GDPR Compliance

Our Commitment to GDPR

We are committed to protecting your personal data and respecting your privacy rights under the General Data Protection Regulation. This page explains how we comply with GDPR requirements and what rights you have as a data subject.

Data Controller

For the purposes of GDPR, the data controller is:

ocean-puffin
45 Bedford Square
London WC1B 3DN
United Kingdom
Email: contact@ocean-puffin.com

Lawful Basis for Processing

We only process your personal data when we have a lawful basis to do so. The lawful bases we rely on include:

• Contract: Processing is necessary to perform our services under a contract with you
• Legitimate interests: Processing is necessary for our legitimate business interests, such as improving our services
• Consent: You have given explicit consent for specific processing activities
• Legal obligation: Processing is required to comply with legal or regulatory requirements

Your Data Subject Rights

Under GDPR, you have the following rights regarding your personal data:

Right to Access

You have the right to request a copy of the personal data we hold about you. This is commonly known as a subject access request.

Right to Rectification

You can ask us to correct any personal data that is inaccurate or incomplete.

Right to Erasure

Also known as the right to be forgotten, you can request deletion of your personal data in certain circumstances.

Right to Restrict Processing

You can ask us to limit how we use your personal data in specific situations.

Right to Data Portability

You have the right to receive your personal data in a structured, commonly used format and transmit it to another controller.

Right to Object

You can object to processing based on legitimate interests or for direct marketing purposes.

Rights Related to Automated Decision Making

You have the right not to be subject to decisions based solely on automated processing that significantly affect you.

How to Exercise Your Rights

To exercise any of your data subject rights, please contact us at contact@ocean-puffin.com

Please include the following information in your request:

• Your full name and contact details
• A description of the specific right you wish to exercise
• Any relevant details to help us locate your data
• Proof of identity if required

We will respond to your request within one month, though this may be extended by two additional months for complex requests.
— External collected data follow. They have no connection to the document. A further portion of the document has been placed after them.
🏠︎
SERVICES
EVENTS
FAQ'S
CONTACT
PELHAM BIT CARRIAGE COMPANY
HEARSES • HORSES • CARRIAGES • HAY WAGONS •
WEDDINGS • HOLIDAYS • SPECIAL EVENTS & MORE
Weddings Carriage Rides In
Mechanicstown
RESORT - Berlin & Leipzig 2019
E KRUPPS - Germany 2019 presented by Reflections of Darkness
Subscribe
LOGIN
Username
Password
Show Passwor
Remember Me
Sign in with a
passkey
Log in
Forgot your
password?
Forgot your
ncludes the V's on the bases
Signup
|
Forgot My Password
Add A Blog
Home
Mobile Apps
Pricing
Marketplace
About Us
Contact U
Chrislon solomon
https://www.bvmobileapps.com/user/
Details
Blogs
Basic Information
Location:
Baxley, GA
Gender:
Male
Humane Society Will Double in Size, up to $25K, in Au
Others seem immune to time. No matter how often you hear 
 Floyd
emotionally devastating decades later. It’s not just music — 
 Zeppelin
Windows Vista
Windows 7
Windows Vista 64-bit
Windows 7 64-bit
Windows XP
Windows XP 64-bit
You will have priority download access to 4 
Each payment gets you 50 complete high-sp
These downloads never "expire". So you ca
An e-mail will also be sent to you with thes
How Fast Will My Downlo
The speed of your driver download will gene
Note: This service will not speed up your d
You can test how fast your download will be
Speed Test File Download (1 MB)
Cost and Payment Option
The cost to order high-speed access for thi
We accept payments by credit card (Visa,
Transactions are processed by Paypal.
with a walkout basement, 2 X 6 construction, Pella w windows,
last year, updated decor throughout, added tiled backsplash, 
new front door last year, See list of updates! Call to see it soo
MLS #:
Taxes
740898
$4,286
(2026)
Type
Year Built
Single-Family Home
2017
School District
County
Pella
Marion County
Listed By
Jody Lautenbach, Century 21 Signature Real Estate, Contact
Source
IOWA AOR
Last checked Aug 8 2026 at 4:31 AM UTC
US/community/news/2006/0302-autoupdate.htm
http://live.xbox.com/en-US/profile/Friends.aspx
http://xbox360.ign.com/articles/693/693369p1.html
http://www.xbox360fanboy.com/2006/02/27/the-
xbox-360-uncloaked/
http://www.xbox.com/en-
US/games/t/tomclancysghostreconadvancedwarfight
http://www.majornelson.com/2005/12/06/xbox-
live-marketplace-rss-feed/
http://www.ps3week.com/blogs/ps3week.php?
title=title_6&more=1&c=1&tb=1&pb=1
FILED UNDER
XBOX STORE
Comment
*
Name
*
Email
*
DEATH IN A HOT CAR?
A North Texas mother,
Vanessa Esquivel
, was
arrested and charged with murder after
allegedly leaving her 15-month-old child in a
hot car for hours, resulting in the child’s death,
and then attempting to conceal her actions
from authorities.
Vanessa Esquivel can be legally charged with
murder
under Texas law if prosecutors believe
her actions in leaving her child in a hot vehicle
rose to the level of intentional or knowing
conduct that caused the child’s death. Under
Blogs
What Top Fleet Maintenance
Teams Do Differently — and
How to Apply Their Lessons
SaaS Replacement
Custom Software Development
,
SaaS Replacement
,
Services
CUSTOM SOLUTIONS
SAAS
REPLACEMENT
Data Protection Principles

We process personal data in accordance with GDPR principles:

• Lawfulness, fairness, and transparency: We process data legally, fairly, and transparently
• Purpose limitation: We collect data for specified, explicit, and legitimate purposes
• Data minimization: We only collect data that is necessary for our purposes
• Accuracy: We keep personal data accurate and up to date
• Storage limitation: We retain data only as long as necessary
• Integrity and confidentiality: We protect data with appropriate security measures
• Accountability: We demonstrate compliance with these principles

International Data Transfers

We primarily process data within the United Kingdom. If we transfer personal data outside the UK or European Economic Area, we ensure appropriate safeguards are in place to protect your information in accordance with GDPR requirements.

Data Security

We implement appropriate technical and organizational measures to ensure a level of security appropriate to the risk, including:

• Encryption of personal data in transit and at rest
• Regular security assessments and updates
• Access controls limiting who can view personal data
• Staff training on data protection requirements
• Incident response procedures for data breaches

Data Breach Notification

In the event of a personal data breach that is likely to result in a risk to your rights and freedoms, we will notify you without undue delay. We will also notify the relevant supervisory authority within 72 hours of becoming aware of the breach, where required by law.

Right to Lodge a Complaint

If you believe we have not handled your personal data properly, you have the right to lodge a complaint with the Information Commissioner's Office (ICO), the UK supervisory authority for data protection:

Information Commissioner's Office
Wycliffe House
Water Lane
Wilmslow
Cheshire SK9 5AF
Tel: 0303 123 1113
Website: www.ico.org.uk

Updates to This Information

We may update this GDPR information from time to time to reflect changes in our practices or legal requirements. Please check this page periodically for updates.